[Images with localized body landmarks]
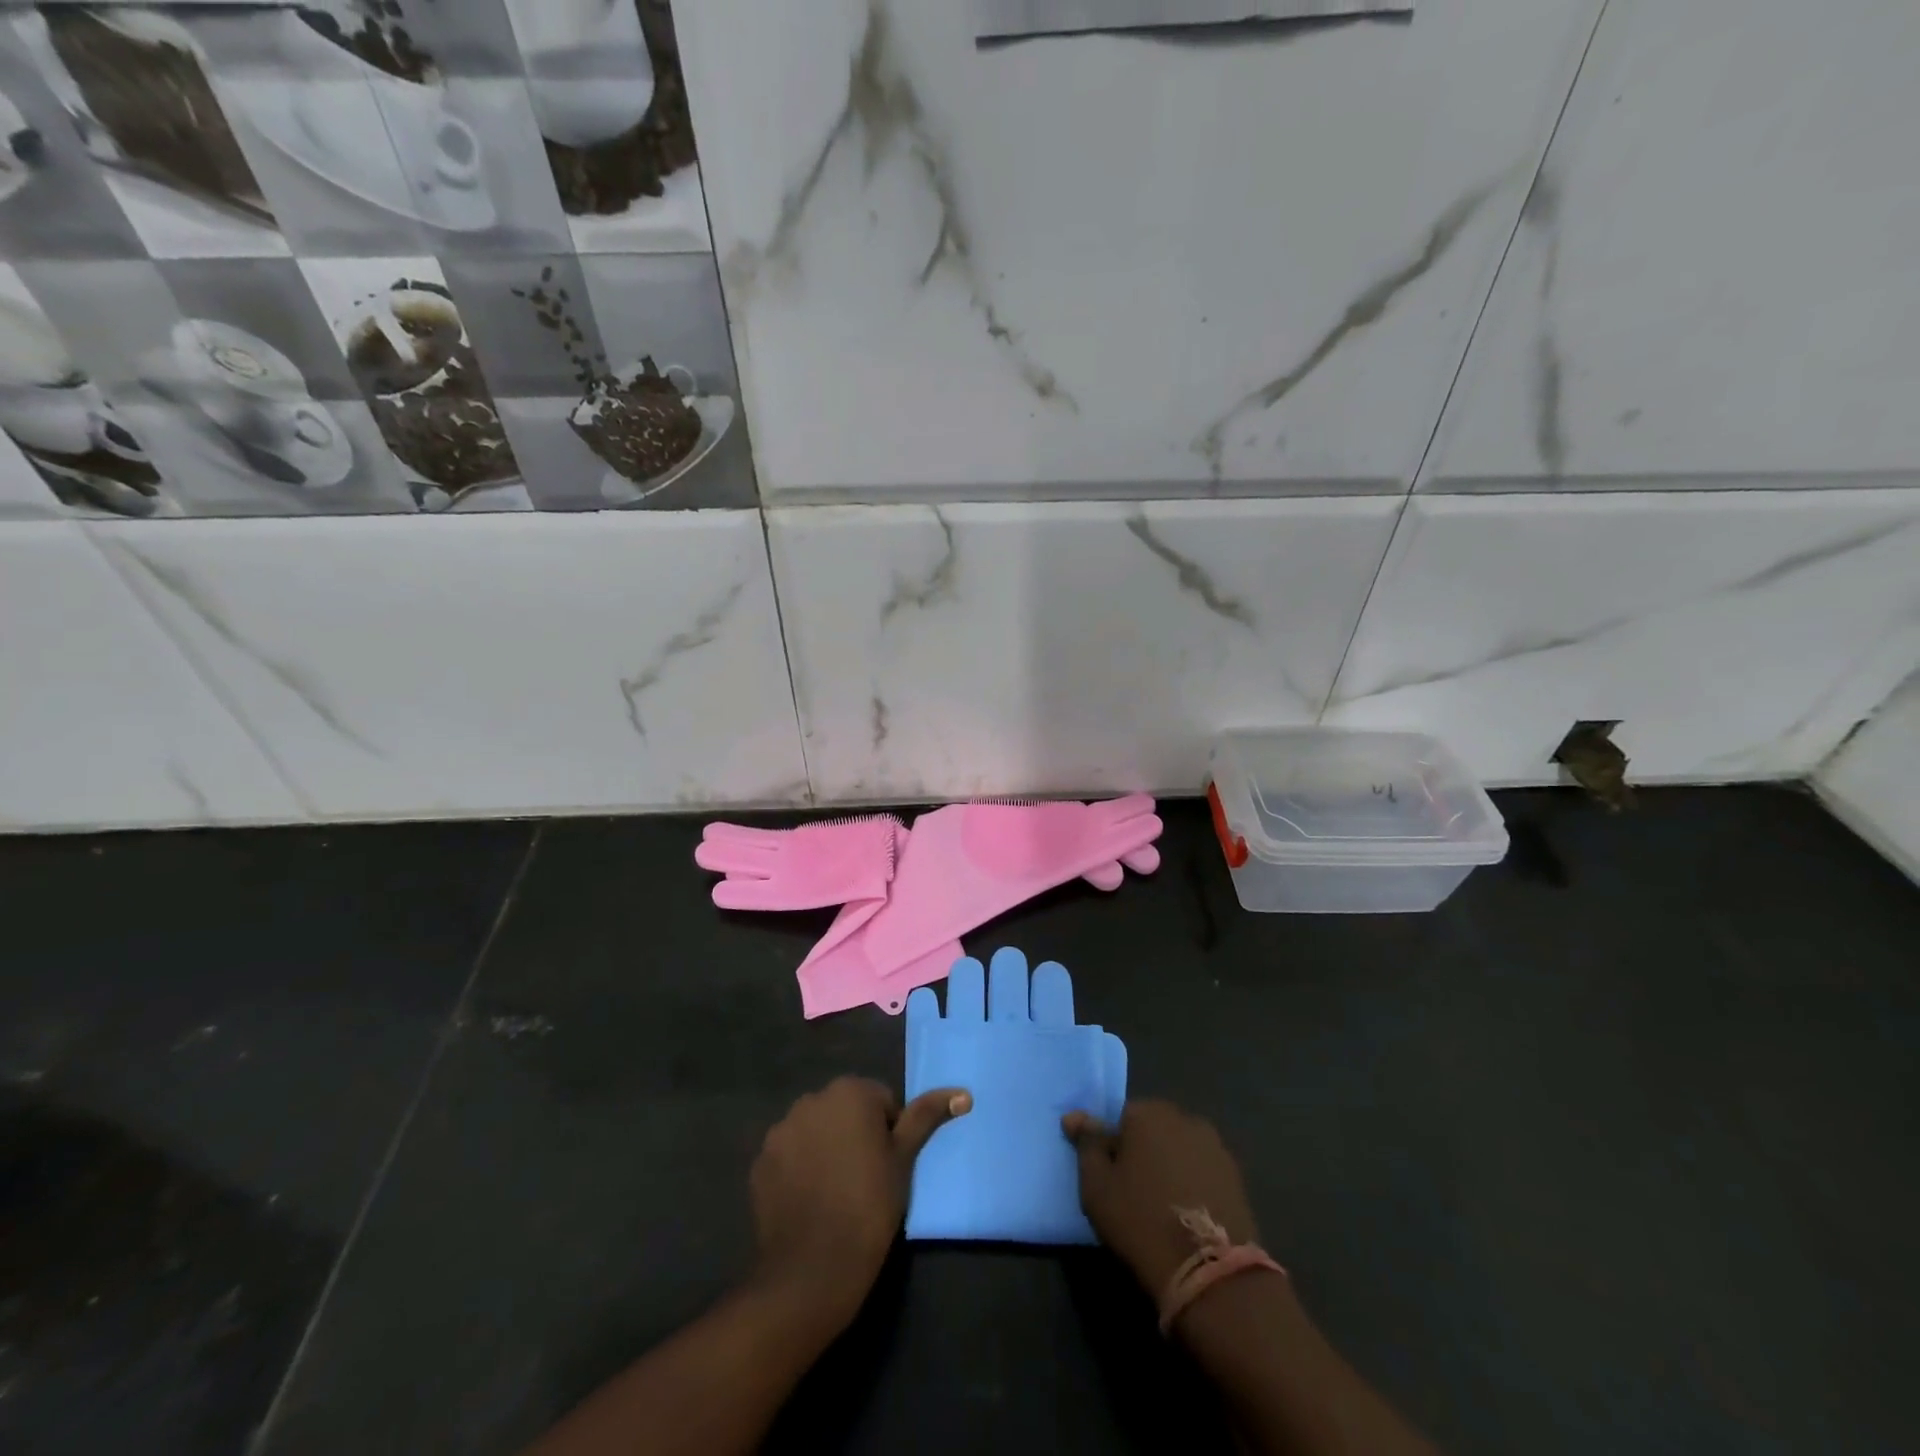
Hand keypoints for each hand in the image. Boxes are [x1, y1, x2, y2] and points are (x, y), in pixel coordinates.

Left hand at [750, 1077, 969, 1327]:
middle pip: (845, 1111)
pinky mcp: (760, 1162)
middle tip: (866, 1180)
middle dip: (855, 1135)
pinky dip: (800, 1169)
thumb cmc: (869, 1206)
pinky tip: (810, 1202)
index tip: (888, 1168)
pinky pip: (789, 1155)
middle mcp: (811, 1099)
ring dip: (826, 1149)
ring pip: (816, 1131)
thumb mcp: (904, 1159)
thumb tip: (962, 1093)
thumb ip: (927, 1117)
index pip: (881, 1101)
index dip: (889, 1134)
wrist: (812, 1269)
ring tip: (836, 1193)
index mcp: (849, 1091)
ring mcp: (780, 1130)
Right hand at [1062, 1100, 1259, 1297]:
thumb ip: (1087, 1145)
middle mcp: (1185, 1118)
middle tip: (1131, 1192)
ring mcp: (1215, 1147)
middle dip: (1141, 1152)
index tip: (1109, 1177)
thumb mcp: (1097, 1185)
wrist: (1210, 1273)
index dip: (1111, 1147)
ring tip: (1161, 1207)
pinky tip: (1186, 1214)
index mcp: (1149, 1112)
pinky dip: (1192, 1184)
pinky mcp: (1236, 1177)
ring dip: (1168, 1167)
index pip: (1120, 1117)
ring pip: (1178, 1150)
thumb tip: (1074, 1116)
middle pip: (1152, 1130)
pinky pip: (1201, 1171)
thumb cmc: (1141, 1221)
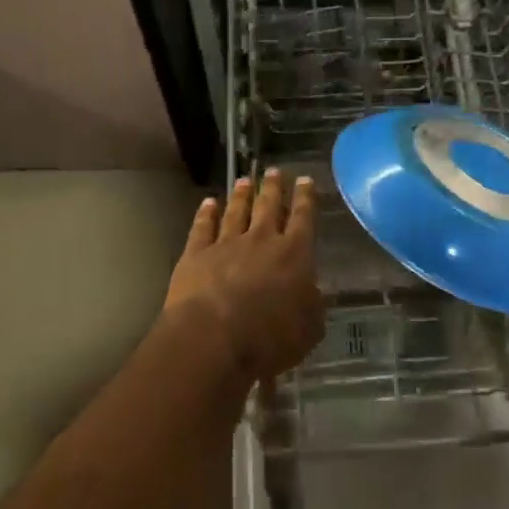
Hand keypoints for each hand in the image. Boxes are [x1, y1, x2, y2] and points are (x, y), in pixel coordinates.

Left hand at [163, 169, 323, 384]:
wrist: (213, 338)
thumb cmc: (270, 337)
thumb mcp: (309, 328)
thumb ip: (313, 305)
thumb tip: (313, 291)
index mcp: (294, 254)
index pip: (304, 218)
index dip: (306, 198)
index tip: (306, 180)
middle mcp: (261, 240)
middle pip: (268, 206)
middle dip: (273, 188)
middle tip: (274, 171)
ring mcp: (226, 244)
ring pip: (236, 212)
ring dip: (241, 195)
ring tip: (244, 180)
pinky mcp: (195, 255)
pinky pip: (202, 228)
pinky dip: (206, 214)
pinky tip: (208, 203)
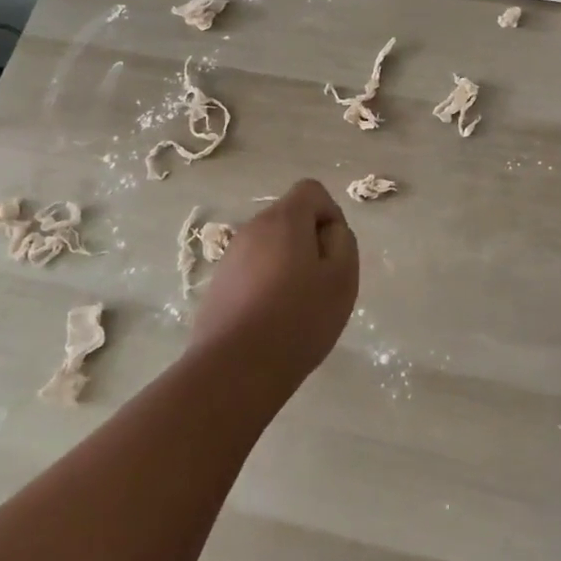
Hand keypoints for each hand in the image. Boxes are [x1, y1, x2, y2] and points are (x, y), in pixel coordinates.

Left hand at [191, 179, 358, 388]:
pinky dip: (266, 284)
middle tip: (321, 282)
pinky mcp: (217, 285)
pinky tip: (272, 320)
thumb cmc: (298, 319)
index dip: (330, 214)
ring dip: (287, 264)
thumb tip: (329, 232)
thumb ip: (343, 242)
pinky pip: (252, 270)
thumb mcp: (342, 278)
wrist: (234, 370)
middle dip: (309, 241)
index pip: (312, 191)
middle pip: (290, 218)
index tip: (335, 252)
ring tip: (297, 306)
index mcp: (284, 219)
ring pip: (270, 246)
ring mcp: (230, 257)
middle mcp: (253, 228)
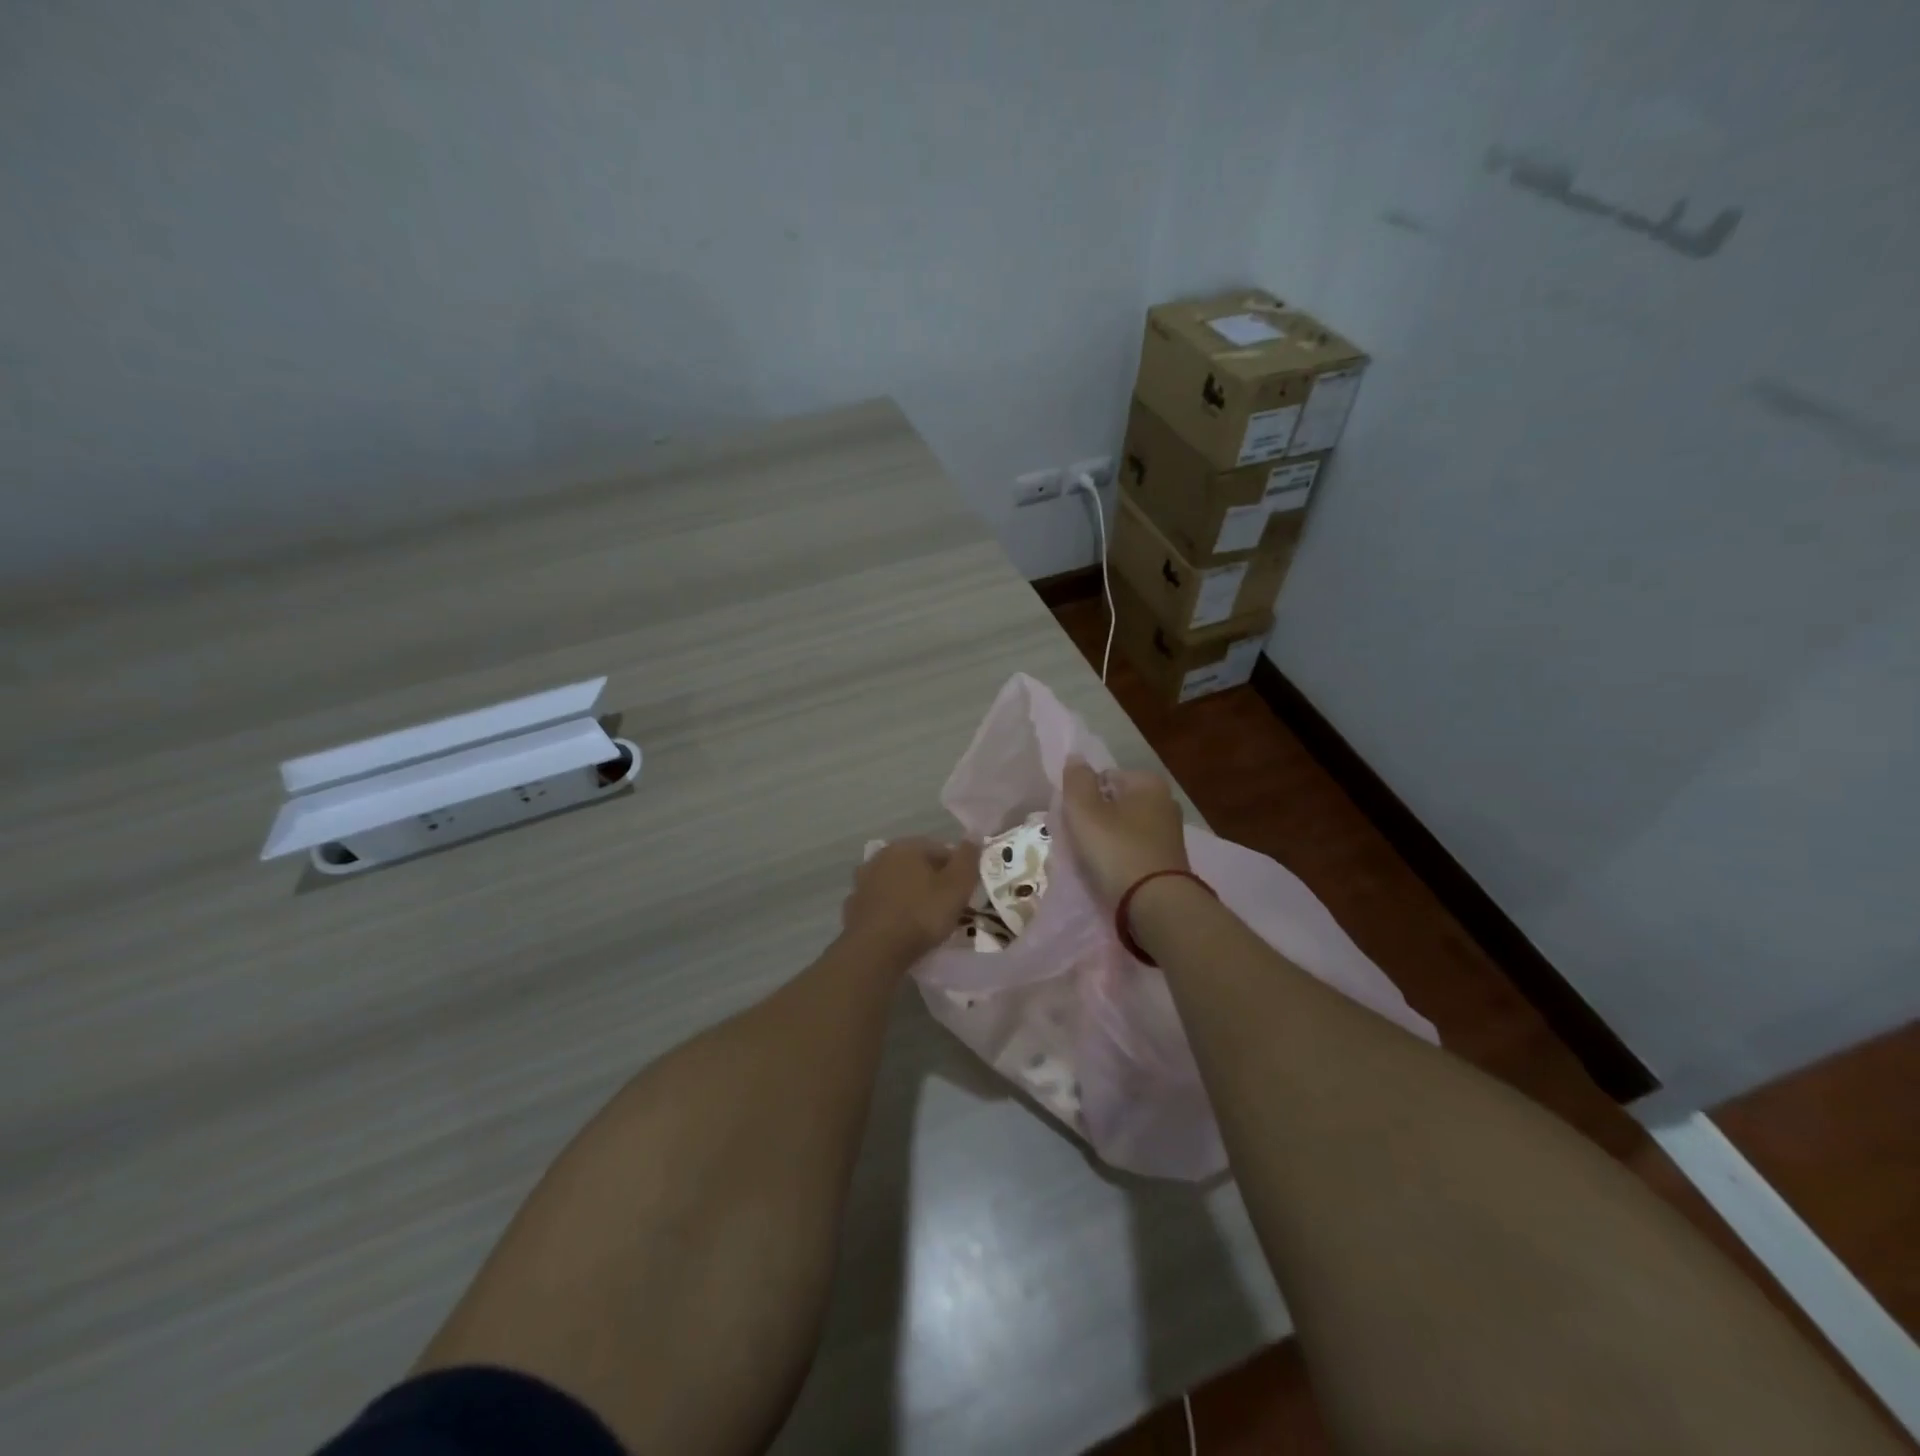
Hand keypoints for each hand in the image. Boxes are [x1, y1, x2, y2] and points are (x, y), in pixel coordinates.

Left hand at [841, 837, 980, 962]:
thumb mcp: (957, 887)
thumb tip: (974, 836)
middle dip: (933, 881)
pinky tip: (901, 929)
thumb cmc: (921, 915)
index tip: (966, 893)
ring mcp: (864, 881)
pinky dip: (893, 911)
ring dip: (911, 895)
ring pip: (898, 884)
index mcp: (906, 846)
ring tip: (925, 920)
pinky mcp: (854, 906)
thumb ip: (968, 859)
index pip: (942, 849)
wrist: (875, 951)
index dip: (958, 870)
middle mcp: (881, 856)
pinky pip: (882, 904)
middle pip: (918, 865)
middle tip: (948, 907)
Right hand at [1060, 758, 1190, 907]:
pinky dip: (1122, 857)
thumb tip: (1075, 757)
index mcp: (1148, 782)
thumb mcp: (1085, 811)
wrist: (1156, 904)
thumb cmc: (1116, 850)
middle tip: (1080, 841)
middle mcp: (1165, 801)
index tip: (1074, 820)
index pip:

* Description of the task *
Please keep the pictures out and reproduce the records above exactly.

* Written answer *
Hand keypoints for each hand in the image. Boxes are [x1, y1, x2, y2] and points are (x, y), in pixel coordinates.

Left hand at [750, 1077, 969, 1327]:
middle pip: (845, 1111)
pinky mcp: (760, 1162)
middle tip: (866, 1180)
middle dip: (855, 1135)
pinky dip: (800, 1169)
thumb cmc: (869, 1206)
pinky tip: (810, 1202)
index tip: (888, 1168)
pinky pip: (789, 1155)
middle mcp: (811, 1099)
ring dip: (826, 1149)
ring pip: (816, 1131)
thumb mcp: (904, 1159)
thumb tip: (962, 1093)
thumb ip: (927, 1117)
index pip: (881, 1101)
index dip: (889, 1134)
wrist: (812, 1269)
ring tip: (836, 1193)
index mcp: (849, 1091)
ring mcp: (780, 1130)
Right hand at [1062, 1100, 1259, 1297]:
thumb ip: (1087, 1145)
middle mcp: (1185, 1118)
middle tip: (1131, 1192)
ring mcp: (1215, 1147)
middle dip: (1141, 1152)
index tip: (1109, 1177)
thumb mcp: (1097, 1185)
wrist: (1210, 1273)
index dip: (1111, 1147)
ring tip: (1161, 1207)
pinky tip: (1186, 1214)
index mcp: (1149, 1112)
pinky dip: (1192, 1184)
pinky mcp: (1236, 1177)
ring dip: (1168, 1167)
index pip: (1120, 1117)
ring pip: (1178, 1150)
thumb tip: (1074, 1116)
middle pip: (1152, 1130)
pinky pip: (1201, 1171)
thumb cmc: (1141, 1221)
Hand keypoints for each hand in the image. Boxes are [x1, y1, x2, y2] and points are (x, y), in pixel coordinates.

Left hand at [163, 169, 323, 384]:
wrist: (213, 338)
thumb cmc: (270, 337)
thumb mcp: (309, 328)
thumb ip: (313, 305)
thumb tip: (313, 291)
index mcp: (294, 254)
index pip: (304, 218)
index dip: (306, 198)
index tip: (306, 180)
middle mcp: (261, 240)
middle pip: (268, 206)
middle dip: (273, 188)
middle tip: (274, 171)
ring mcp: (226, 244)
ring pip: (236, 212)
ring dip: (241, 195)
ring tip: (244, 180)
pinky mcp: (195, 255)
pinky pip: (202, 228)
pinky dip: (206, 214)
pinky tip: (208, 203)
Hand keypoints for each hand in the image. Boxes are [x1, y1, x2, y2] and points are (x, y), in pixel coordinates.

Left hand at [191, 179, 358, 388]:
pinky dip: (266, 284)
middle tip: (321, 282)
pinky mcp: (217, 285)
pinky tip: (272, 320)
thumb cmc: (298, 319)
index dip: (330, 214)
ring dip: (287, 264)
thumb tip: (329, 232)
thumb ip: (343, 242)
pinky pip: (252, 270)
thumb mcp: (342, 278)
wrist: (234, 370)
middle dip: (309, 241)
index pip: (312, 191)
middle pip: (290, 218)
index tip: (335, 252)
ring tip: (297, 306)
index mcp: (284, 219)
ring pip: (270, 246)
ring mcp: (230, 257)
middle mcp: (253, 228)
Hand keypoints for each hand in the image. Boxes are [x1, y1, x2, y2] and points are (x, y), in pixel coordinates.

Left hand at [841, 837, 980, 962]:
thumb mcp: (957, 887)
thumb tip: (974, 836)
middle dip: (933, 881)
pinky tip: (901, 929)
thumb cmc: (921, 915)
index tip: (966, 893)
ring mcp: (864, 881)
pinky dip: (893, 911)
ring dip: (911, 895)
ring pip: (898, 884)
index mcp: (906, 846)
ring tip: (925, 920)
pinky mcp: (854, 906)
thumb ip: (968, 859)
index pip: (942, 849)
wrist: (875, 951)
index dip: (958, 870)
middle mcp: (881, 856)
pinky pip: (882, 904)
middle pip: (918, 865)
middle tip: (948, 907)
Right hand at [1060, 758, 1190, 907]:
pinky dip: (1122, 857)
thumb tip: (1075, 757)
index mcp: (1148, 782)
thumb mcp: (1085, 811)
wrist: (1156, 904)
thumb cmc: (1116, 850)
middle tip: (1080, 841)
middle mcp: (1165, 801)
index tip: (1074, 820)
index pip:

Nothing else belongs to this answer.